Document segment –
[start]

Re: male inheritance

Legg inn av Renia » 07 apr 2005 23:31:08

geraldrm@earthlink.net wrote:

I see my question was too abstract. Let me try some more concrete
details.

The family I am researching was upper gentry, very large with many
branches, and extremely proud of the name. They flourished at least 4
centuries. I have been reading their 15th and 16th centuries Wills and
am curious about why they were not consistent regarding female
inheritance. Sometimes when a line daughtered out, her husband got
everything as if he was the male heir. But in other cases the Will
directs that the estate go to a male cousin if the line daughters out.
I have not been able to discern a pattern, but it does seem
inconsistent.

I hope this makes my question clearer.


It possibly has something to do with from whom the lands descended from,
whether the maternal line or the paternal line. If some of the estate
came from a wife's dowry, then that would go to the children, daughters
or no. If it was a longer-held estate, then it might bypass the children
and go to cousins, that is, descendants of the original grantee.

[end]

Data –

[start]

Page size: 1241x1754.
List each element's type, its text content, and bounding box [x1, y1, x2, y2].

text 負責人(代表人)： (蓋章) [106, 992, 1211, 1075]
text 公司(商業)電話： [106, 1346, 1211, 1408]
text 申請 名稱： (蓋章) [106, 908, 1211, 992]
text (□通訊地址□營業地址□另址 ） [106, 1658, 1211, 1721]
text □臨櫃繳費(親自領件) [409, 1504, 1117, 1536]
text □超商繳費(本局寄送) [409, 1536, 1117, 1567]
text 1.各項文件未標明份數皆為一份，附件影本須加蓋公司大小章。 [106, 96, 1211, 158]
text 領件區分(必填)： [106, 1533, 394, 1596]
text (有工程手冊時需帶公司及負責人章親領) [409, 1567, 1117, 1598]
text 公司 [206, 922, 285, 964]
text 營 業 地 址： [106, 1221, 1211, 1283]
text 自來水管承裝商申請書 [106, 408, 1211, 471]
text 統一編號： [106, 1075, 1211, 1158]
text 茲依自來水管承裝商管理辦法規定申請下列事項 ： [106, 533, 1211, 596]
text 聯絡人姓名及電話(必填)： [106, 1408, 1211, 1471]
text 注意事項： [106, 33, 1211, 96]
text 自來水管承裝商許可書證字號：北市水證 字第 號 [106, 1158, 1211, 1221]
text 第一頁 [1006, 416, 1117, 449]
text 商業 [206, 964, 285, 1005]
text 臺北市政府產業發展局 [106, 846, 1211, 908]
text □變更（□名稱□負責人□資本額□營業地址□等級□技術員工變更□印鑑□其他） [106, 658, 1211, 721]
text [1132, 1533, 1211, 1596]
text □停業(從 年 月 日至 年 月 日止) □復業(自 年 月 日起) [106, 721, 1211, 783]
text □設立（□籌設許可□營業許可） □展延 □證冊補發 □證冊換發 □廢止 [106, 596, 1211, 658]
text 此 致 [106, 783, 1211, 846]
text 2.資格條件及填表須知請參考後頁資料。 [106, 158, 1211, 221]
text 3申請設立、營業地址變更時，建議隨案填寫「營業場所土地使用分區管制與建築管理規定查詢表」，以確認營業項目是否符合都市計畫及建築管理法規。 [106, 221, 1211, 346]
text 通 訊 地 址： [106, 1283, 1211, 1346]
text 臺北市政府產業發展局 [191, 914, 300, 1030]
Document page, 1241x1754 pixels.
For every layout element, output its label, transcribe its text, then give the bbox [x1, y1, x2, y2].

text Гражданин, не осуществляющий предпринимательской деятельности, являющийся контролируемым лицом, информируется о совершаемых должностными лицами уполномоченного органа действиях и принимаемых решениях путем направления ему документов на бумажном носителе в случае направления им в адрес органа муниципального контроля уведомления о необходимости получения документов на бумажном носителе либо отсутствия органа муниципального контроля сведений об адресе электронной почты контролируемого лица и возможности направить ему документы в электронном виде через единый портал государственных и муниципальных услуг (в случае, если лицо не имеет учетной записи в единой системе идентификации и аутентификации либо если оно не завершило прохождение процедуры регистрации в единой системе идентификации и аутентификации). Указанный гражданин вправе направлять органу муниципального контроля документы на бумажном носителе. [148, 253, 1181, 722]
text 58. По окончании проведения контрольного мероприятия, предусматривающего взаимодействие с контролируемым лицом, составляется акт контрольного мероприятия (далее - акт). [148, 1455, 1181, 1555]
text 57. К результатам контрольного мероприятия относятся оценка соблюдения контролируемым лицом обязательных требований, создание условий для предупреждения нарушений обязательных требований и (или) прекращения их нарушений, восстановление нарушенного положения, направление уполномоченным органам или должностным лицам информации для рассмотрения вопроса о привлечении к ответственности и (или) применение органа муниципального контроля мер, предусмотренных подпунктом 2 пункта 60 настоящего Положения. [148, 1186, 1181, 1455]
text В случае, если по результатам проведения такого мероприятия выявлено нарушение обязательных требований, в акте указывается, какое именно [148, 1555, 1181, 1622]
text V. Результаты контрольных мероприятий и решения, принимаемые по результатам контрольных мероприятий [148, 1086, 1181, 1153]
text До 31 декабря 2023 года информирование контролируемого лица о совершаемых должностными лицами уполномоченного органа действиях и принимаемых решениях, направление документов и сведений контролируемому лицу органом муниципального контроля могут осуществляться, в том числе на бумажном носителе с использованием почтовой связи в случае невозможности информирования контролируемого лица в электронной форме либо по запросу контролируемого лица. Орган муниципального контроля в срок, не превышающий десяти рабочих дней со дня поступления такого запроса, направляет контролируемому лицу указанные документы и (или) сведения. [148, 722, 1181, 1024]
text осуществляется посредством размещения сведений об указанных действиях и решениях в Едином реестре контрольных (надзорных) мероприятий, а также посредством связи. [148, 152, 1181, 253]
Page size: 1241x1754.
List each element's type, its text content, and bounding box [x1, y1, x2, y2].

[end]

Given problem 1 – In the forum post on male inheritance, for at least how many centuries did the family being researched flourish?
Given problem 2 – Duplicate the stretch of the forum post on male inheritance from "I see my question" through "line daughters out.".

Problem solution 1 – At least four centuries.

Problem solution 2 –
I see my question was too abstract. Let me try some more concrete
details.

The family I am researching was upper gentry, very large with many
branches, and extremely proud of the name. They flourished at least 4
centuries. I have been reading their 15th and 16th centuries Wills and
am curious about why they were not consistent regarding female
inheritance. Sometimes when a line daughtered out, her husband got
everything as if he was the male heir. But in other cases the Will
directs that the estate go to a male cousin if the line daughters out.